In the most recent incident on Right Sector’s website features a doctor from a municipal hospital in the small town of Terebolvya.
The group says he was convicted of bribery three months ago.
Others have taken up the “trash bucket challenge.”
Oleh Lyashko, a controversial MP who has earned notoriety for his DIY “arrests” of suspected separatists in the east of the country, frog-marched a municipal official in Kirovograd into a trash bin for “lying.”
The tensions underlying the practice go back to last winter’s revolution.
When protesters swept over the 18ft high walls of Viktor Yanukovych’s out of town residence after he fled on February 22, they found an estate half the size of Monaco replete with private zoo, classic car collection, and a now infamous mock-galleon restaurant moored on the river.
The clubs at the private golf course were embossed with Yanukovych’s initials.
It was a jaw-dropping demonstration of the scale and depth of the corruption that had angered so many protesters.
Seven months on, Yanukovych is long gone, and the estate has been returned to public ownership.
But many feel the deep rooted political culture of personal enrichment and corruption it represents - and which the revolution was meant to put an end to - endures.
A so-called “lustration law,” which would subject national and local officials to screening for corruption of other wrong doing, was passed by the Ukrainian parliament in August.
But no one has yet been subjected to the checks, let along lost their job under it.
To make matters worse, the Prosecutor General last week warned that the law is unconstitutional and violates international law.
As Mr Mindiuk puts it, “we wouldn’t have to do this if the authorities were doing their job: prosecute these people in a court of law.”

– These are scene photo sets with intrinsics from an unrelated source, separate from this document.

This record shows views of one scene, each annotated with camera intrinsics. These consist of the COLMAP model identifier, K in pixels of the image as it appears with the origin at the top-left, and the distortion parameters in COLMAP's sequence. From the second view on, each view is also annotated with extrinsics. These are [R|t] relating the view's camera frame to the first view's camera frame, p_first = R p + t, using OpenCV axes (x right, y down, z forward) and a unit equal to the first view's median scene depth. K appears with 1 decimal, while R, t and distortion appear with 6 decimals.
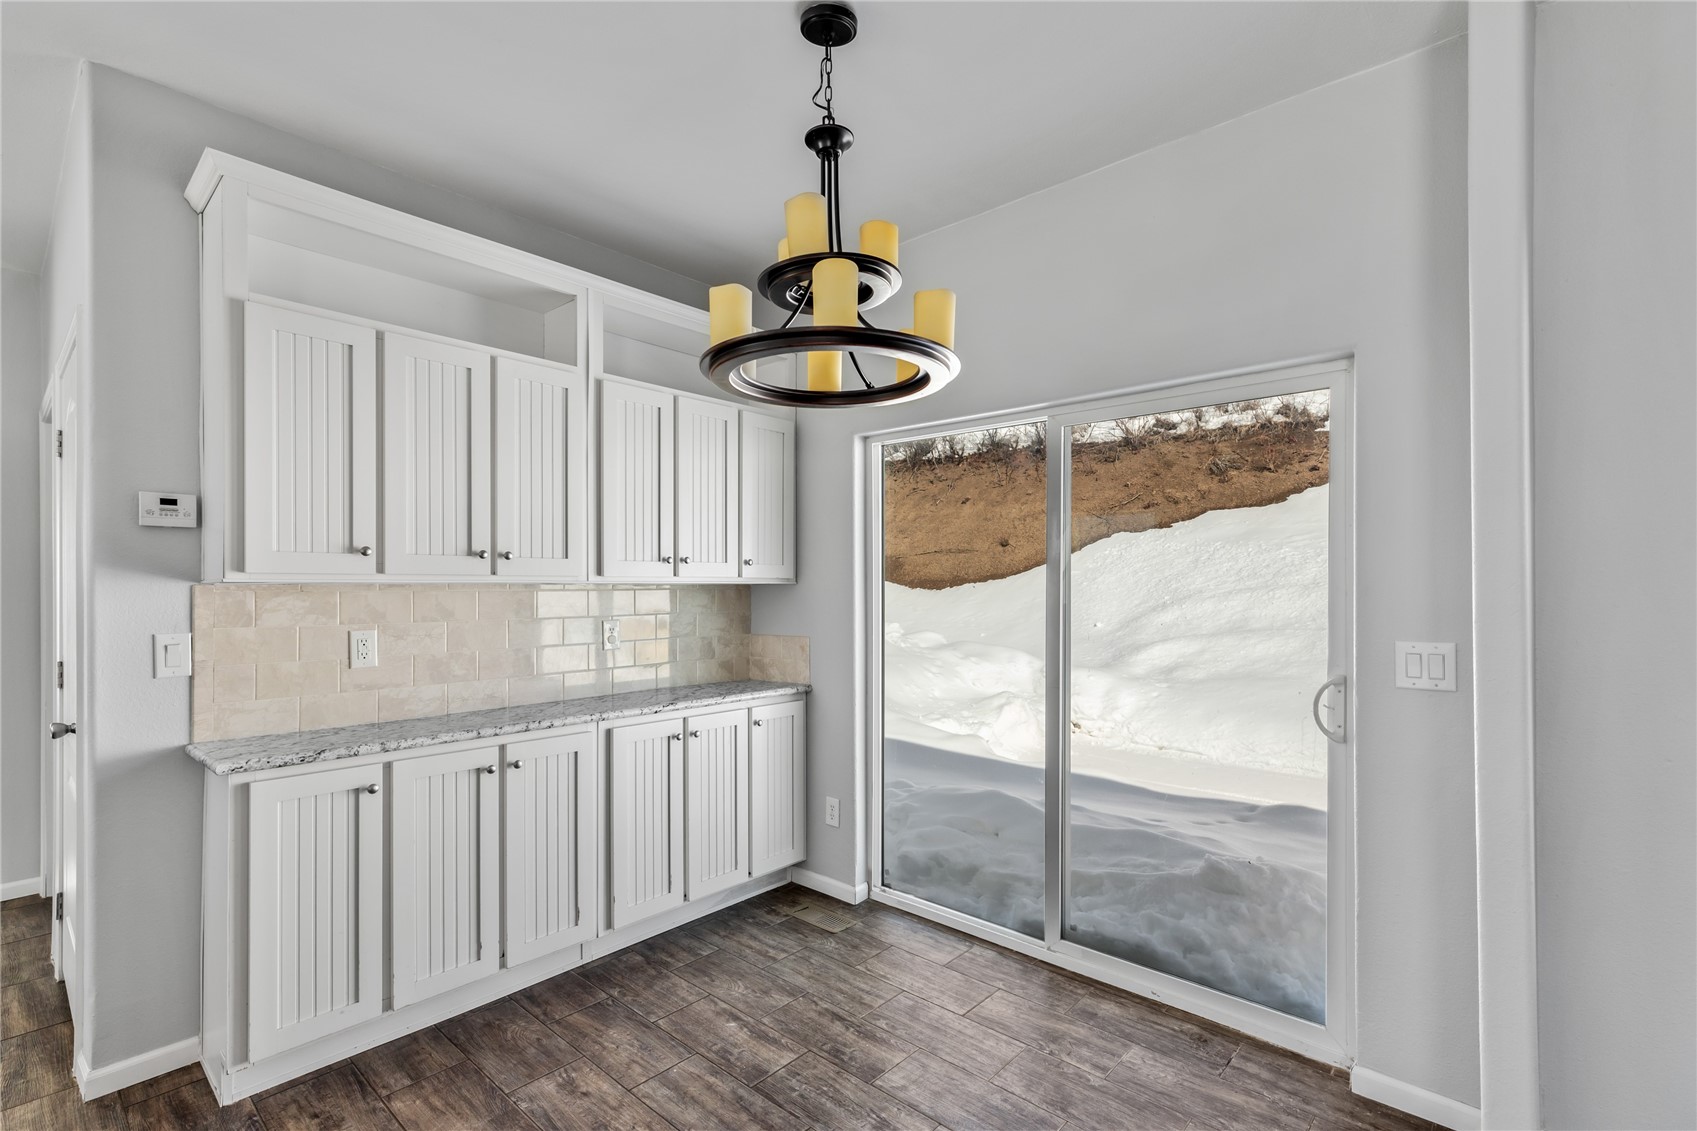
lens RADIAL K [[776.3, 0, 841.7], [0, 776.3, 584.2], [0, 0, 1]] dist [0.002942, 0.001117]
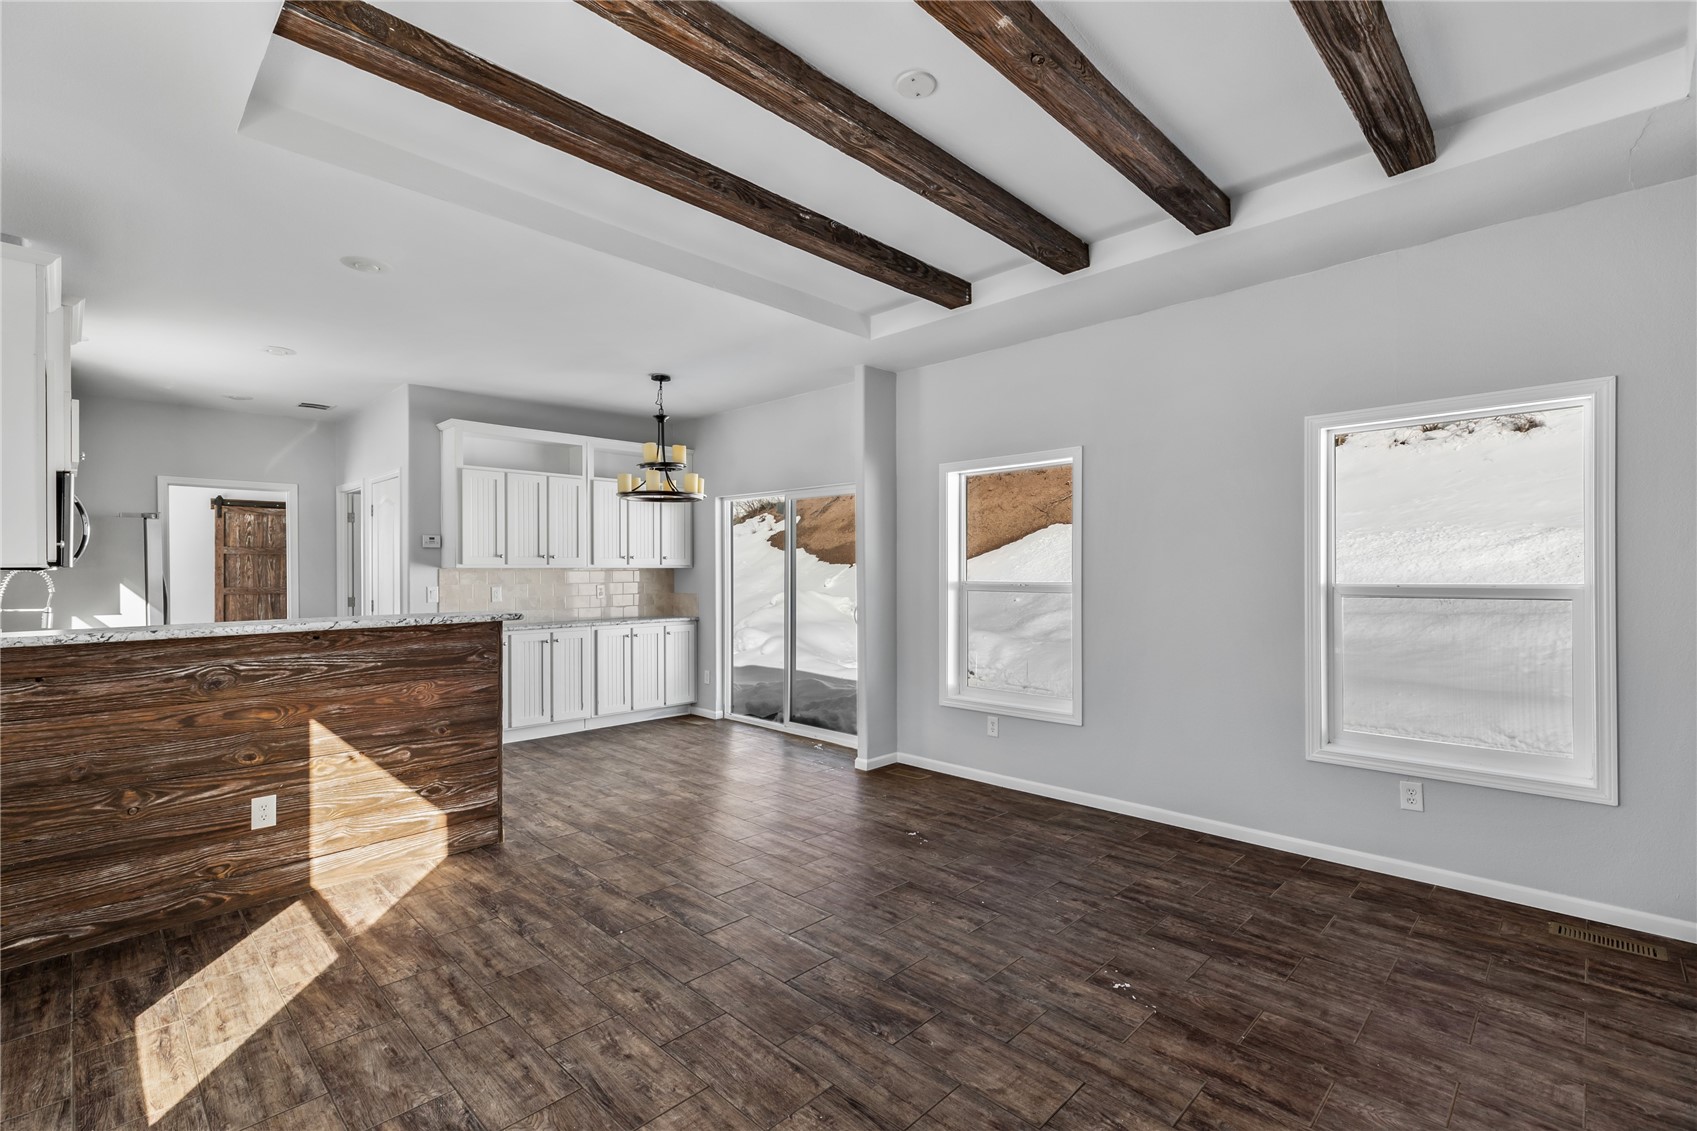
lens RADIAL K [[763.9, 0, 848.5], [0, 763.9, 565.5], [0, 0, 1]] dist [-0.001432, -0.000243]
pose [[0.999276, -0.000789, -0.038035, 0.503672], [0.000736, 0.999999, -0.001406, -0.004094], [0.038036, 0.001377, 0.999275, -1.168660]]
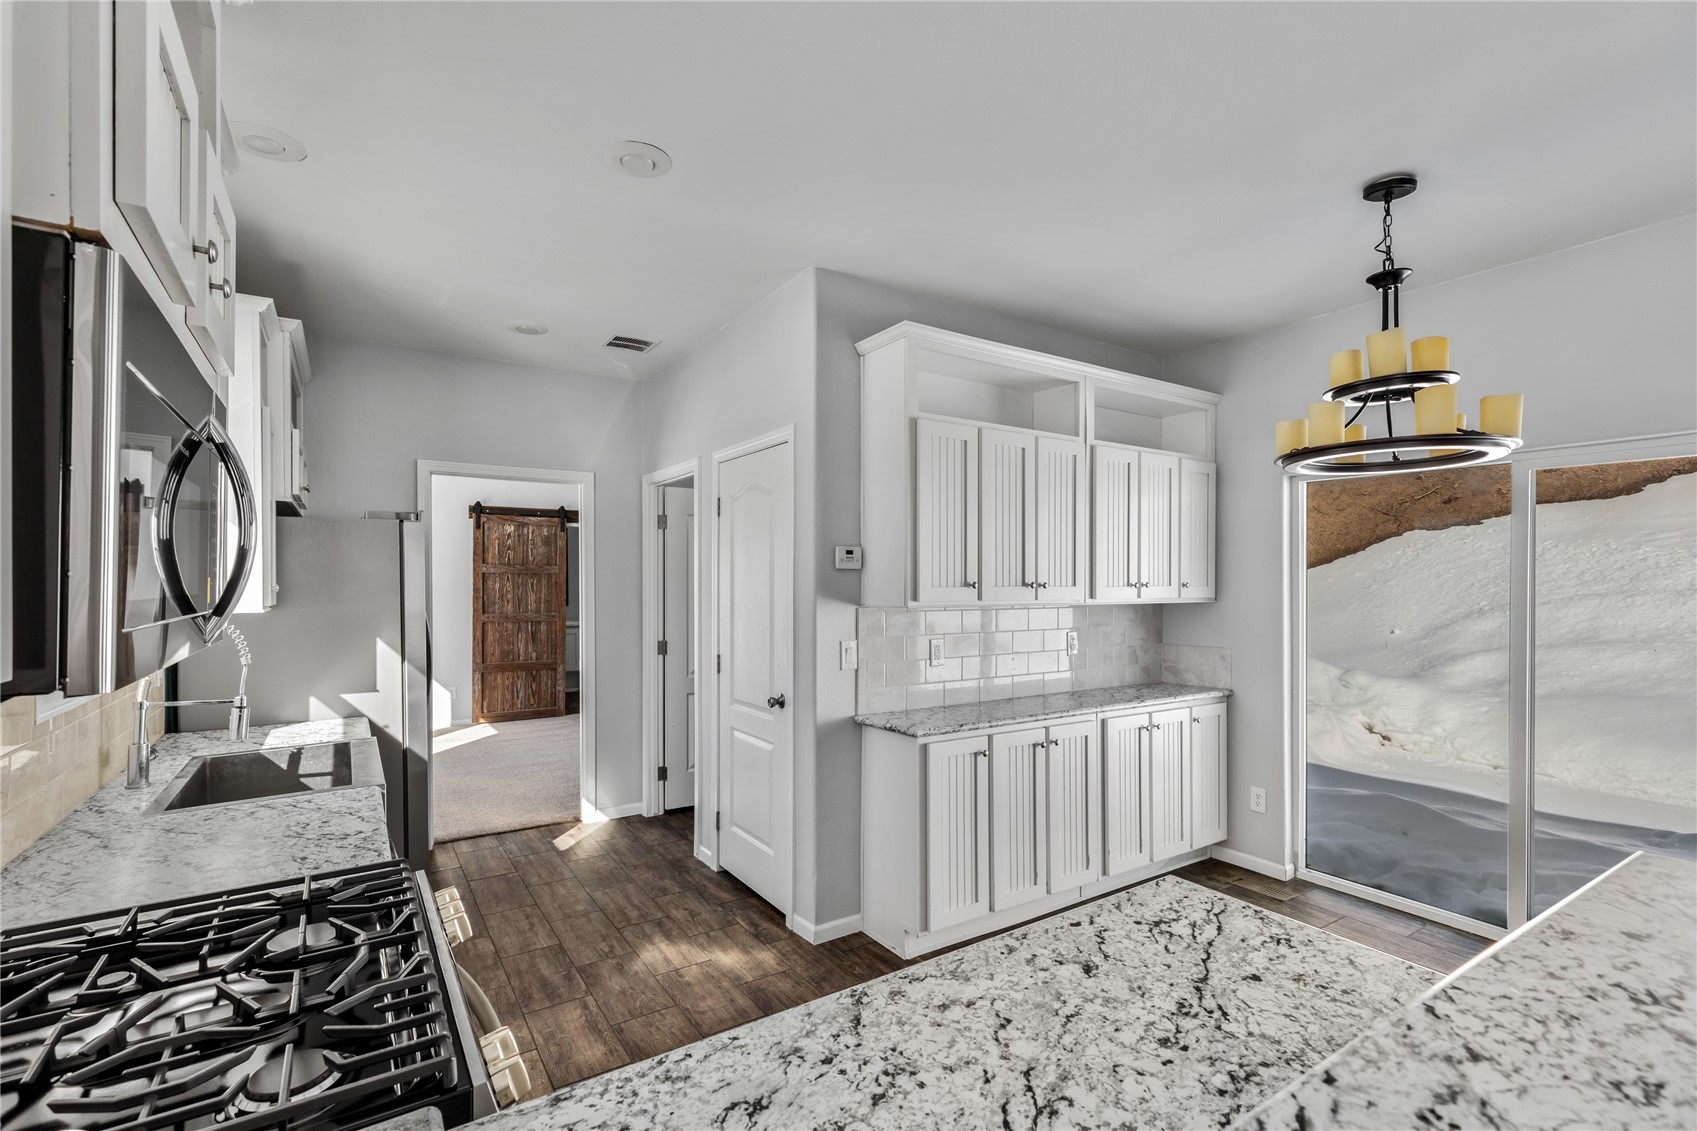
lens RADIAL K [[768.5, 0, 843.2], [0, 768.5, 576.3], [0, 0, 1]] dist [0.001578, 0.000232]
pose [[0.966416, 0.001494, -0.256977, -0.356945], [-0.002740, 0.999986, -0.004490, -0.038263], [0.256966, 0.005043, 0.966407, -0.305820]]
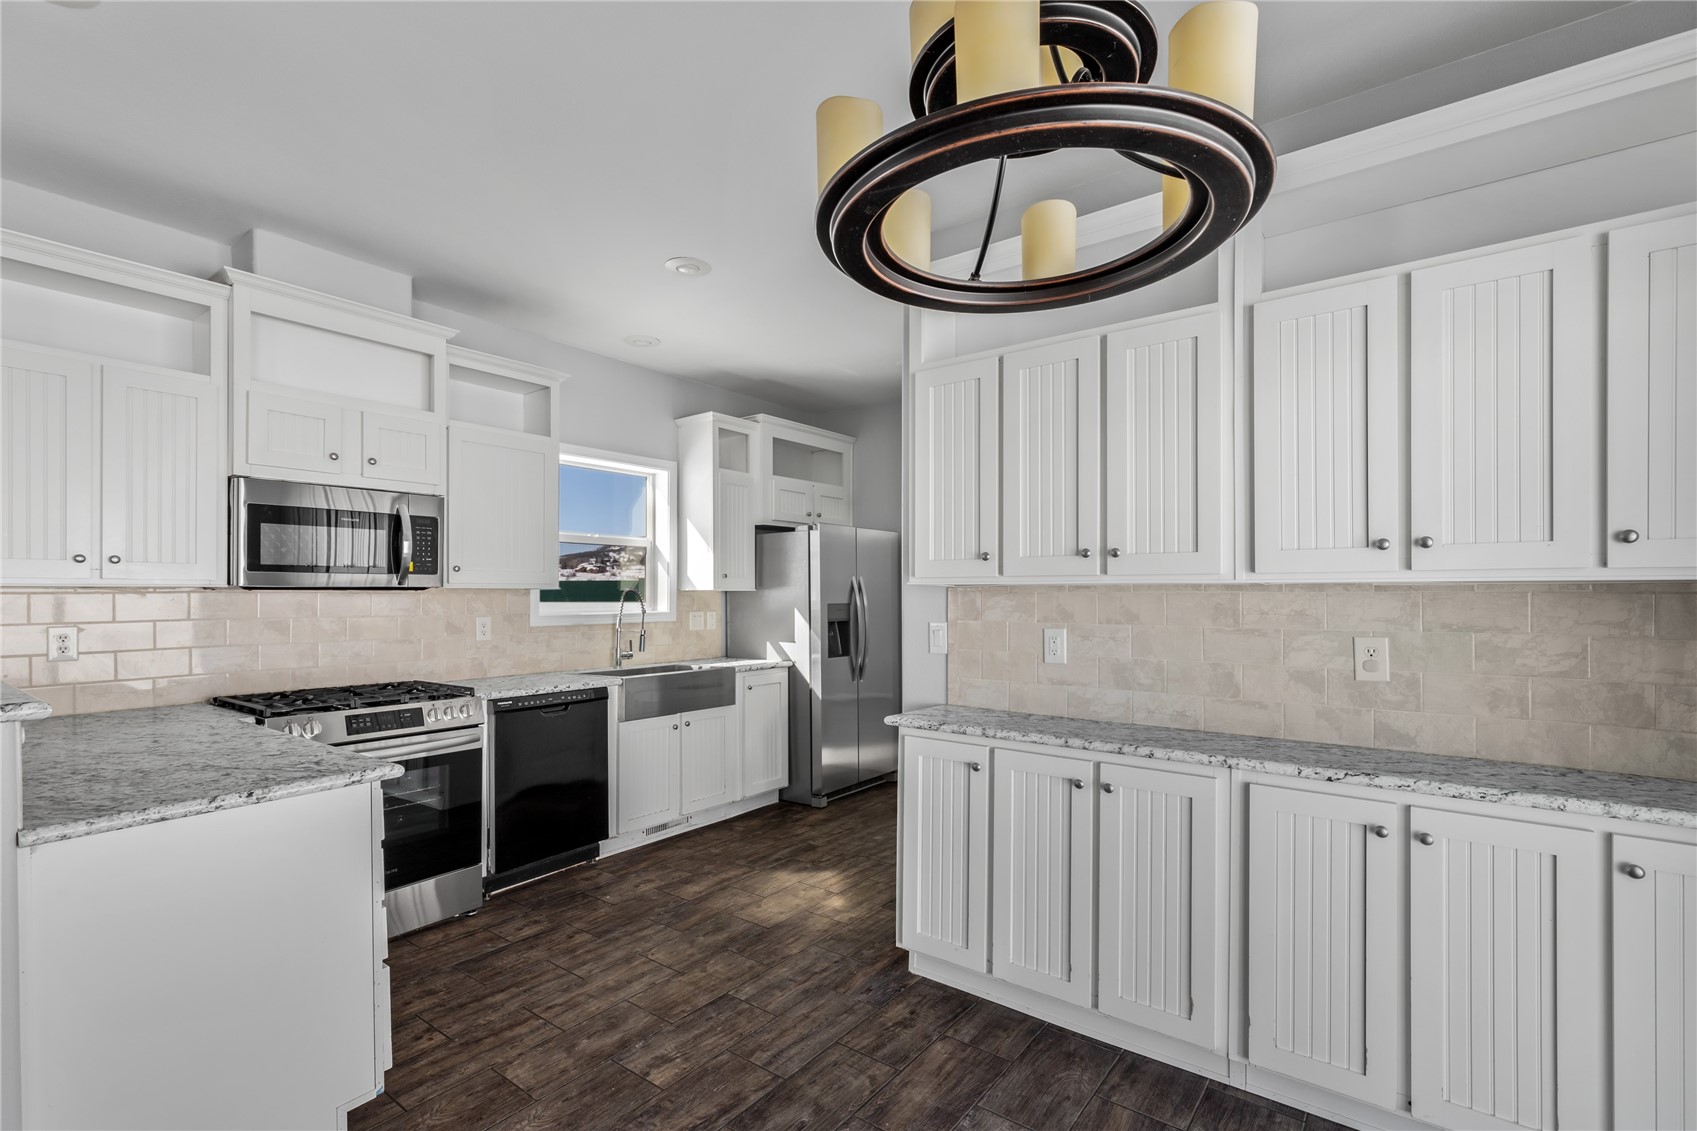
lens RADIAL K [[774.7, 0, 822.8], [0, 774.7, 590.0], [0, 0, 1]] dist [0.000709, 0.000273]
pose [[0.069767, -0.001840, -0.997562, 0.363164], [0.001877, 0.999997, -0.001714, 0.005798], [0.997562, -0.001753, 0.069770, 0.506982]]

“Put them in jail, legally. Clean up this so-called establishment. Because we’re not ready to wait around until the children of the Party of the Regions grow up in the hope they’ll be better than their parents,” said Mr Mindiuk.
It is meant to be a political street theatre, a public humiliation rather than a lynching.

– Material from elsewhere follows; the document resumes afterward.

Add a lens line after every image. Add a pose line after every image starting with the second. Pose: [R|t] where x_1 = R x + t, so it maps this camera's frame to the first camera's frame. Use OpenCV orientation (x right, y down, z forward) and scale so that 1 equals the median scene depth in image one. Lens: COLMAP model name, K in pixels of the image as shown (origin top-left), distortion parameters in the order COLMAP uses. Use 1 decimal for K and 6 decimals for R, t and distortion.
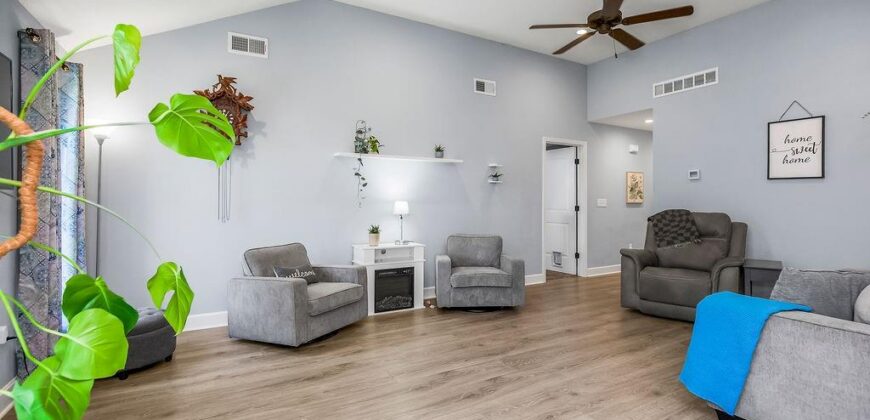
lens RADIAL K [[394.3, 0, 434.5], [0, 394.3, 200.9], [0, 0, 1]] dist [0.000754, -0.000017]
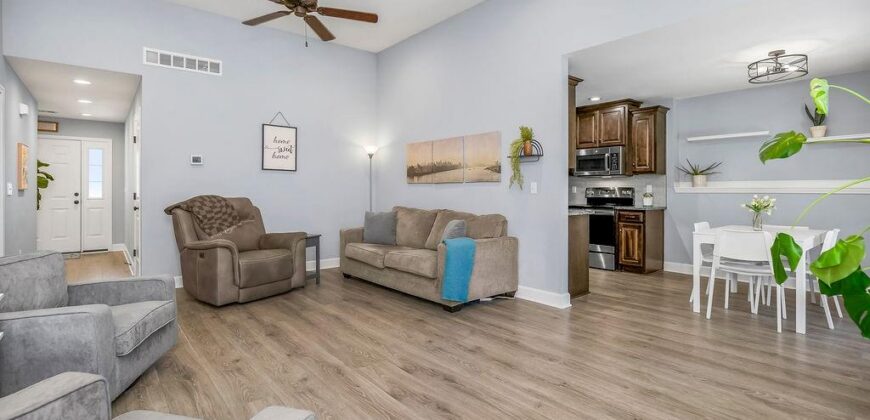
lens RADIAL K [[414.4, 0, 434.3], [0, 414.4, 190.6], [0, 0, 1]] dist [-0.001049, -0.000050]
pose [[-0.163582, -0.000462, 0.986530, -0.572530], [0.001411, 0.999999, 0.000702, 0.011883], [-0.986529, 0.001507, -0.163581, 0.745157]]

But the stunts can get frighteningly out of hand.
Nestor Shufrych, another MP of Yanukovych’s now disbanded Party of the Regions, ended up in hospital after his campaign stop in Odessa was interrupted by protesters.
Police and body guards managed to get the MP to his campaign bus before the mob could dump him in a bin.
But a video shows him taking a nasty beating before he made his escape.
He later said he received a concussion during the violence.
Mr Mindiuk later admitted the group had gone too far, and the incident prompted Arsen Avakov, the Interior Minister, issued a plea via his Facebook page for the radicals to desist.
“Just a couple more broken faces like Shufrich’s or lynchings like Pylypyshin, and Europe will turn away from our victorious revolution,” he said.
“Don’t be marginal morons, follow stupid instincts and provoke crowds to mob justice,” he wrote.
That got short thrift from the radicals, however.
“Avakov is the Moron,” Mr Lyashko wrote in his reply, “for not understanding that people act in such a radical way because there is no law.”
“Today we’ll lustrate the Party of the Regions through the trash, and tomorrow we’ll throw Avakov on the landfill.”
Both Right Sector and Mr Lyashko revel in their respective reputations for direct action - and, indeed, violence.
But public backing for their tactics appears to be lukewarm.
Although polling puts Mr Lyashko’s Radical party in second place at the up coming parliamentary elections on October 26, it is set to take little more than 10 percent of the vote.
Right Sector’s leader Dmytro Yarosh took less than 1 percent of the vote at the presidential election in June, and the group does not look likely to make gains.